*** Dataset excerpts ***

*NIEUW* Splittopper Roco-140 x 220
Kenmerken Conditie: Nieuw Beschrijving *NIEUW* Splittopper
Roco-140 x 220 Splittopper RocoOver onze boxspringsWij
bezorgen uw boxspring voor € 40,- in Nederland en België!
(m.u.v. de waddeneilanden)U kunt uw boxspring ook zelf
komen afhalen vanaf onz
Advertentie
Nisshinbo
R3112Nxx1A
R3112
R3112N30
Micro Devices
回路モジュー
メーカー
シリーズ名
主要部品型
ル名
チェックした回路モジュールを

***
*** Dataset excerpts ***

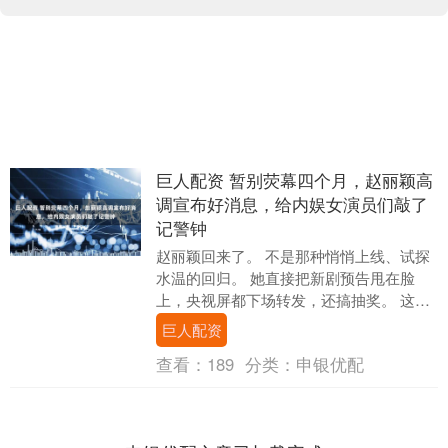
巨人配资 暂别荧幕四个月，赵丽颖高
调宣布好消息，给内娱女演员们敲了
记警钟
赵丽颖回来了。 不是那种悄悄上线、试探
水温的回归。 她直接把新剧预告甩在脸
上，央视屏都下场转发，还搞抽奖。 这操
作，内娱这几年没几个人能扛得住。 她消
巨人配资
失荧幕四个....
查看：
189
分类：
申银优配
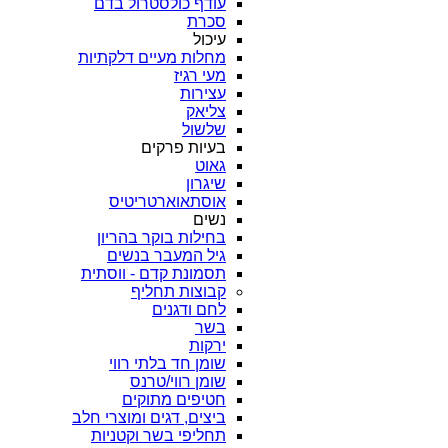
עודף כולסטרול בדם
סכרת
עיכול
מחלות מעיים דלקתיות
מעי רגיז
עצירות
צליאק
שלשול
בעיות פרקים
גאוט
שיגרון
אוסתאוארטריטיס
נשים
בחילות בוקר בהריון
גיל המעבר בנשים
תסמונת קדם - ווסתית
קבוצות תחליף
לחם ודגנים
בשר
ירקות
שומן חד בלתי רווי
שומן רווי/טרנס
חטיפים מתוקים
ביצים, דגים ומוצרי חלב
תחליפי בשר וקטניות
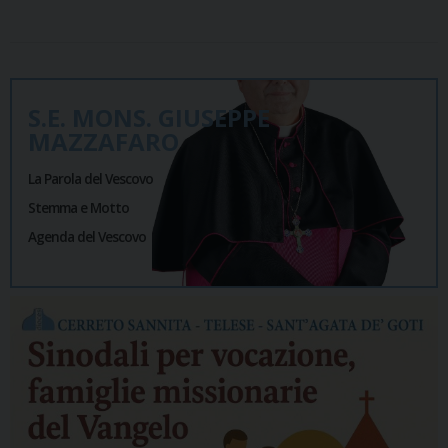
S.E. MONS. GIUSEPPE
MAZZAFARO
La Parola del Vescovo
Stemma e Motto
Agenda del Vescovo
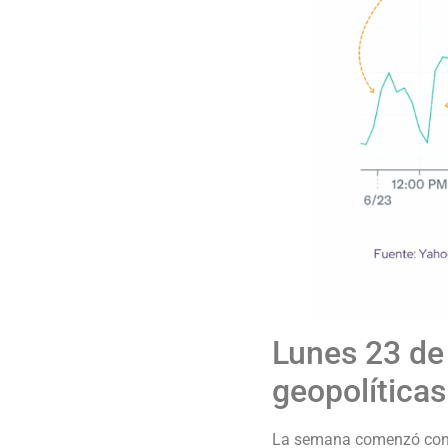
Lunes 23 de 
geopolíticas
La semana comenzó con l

***

• **Assigned task**
Present everything in the records from the line containing "Splittopper Roco-140 x 220" down to the line containing "チェックした回路モジュールを", both included, as a numbered list, omitting any blank lines.

• **Solution for this task**
1. *NIEUW* Splittopper Roco-140 x 220
2. Kenmerken Conditie: Nieuw Beschrijving *NIEUW* Splittopper
3. Roco-140 x 220 Splittopper RocoOver onze boxspringsWij
4. bezorgen uw boxspring voor € 40,- in Nederland en België!
5. (m.u.v. de waddeneilanden)U kunt uw boxspring ook zelf
6. komen afhalen vanaf onz
7. Advertentie
8. Nisshinbo
9. R3112Nxx1A
10. R3112
11. R3112N30
12. Micro Devices
13. 回路モジュー
14. メーカー
15. シリーズ名
16. 主要部品型
17. ル名
18. チェックした回路モジュールを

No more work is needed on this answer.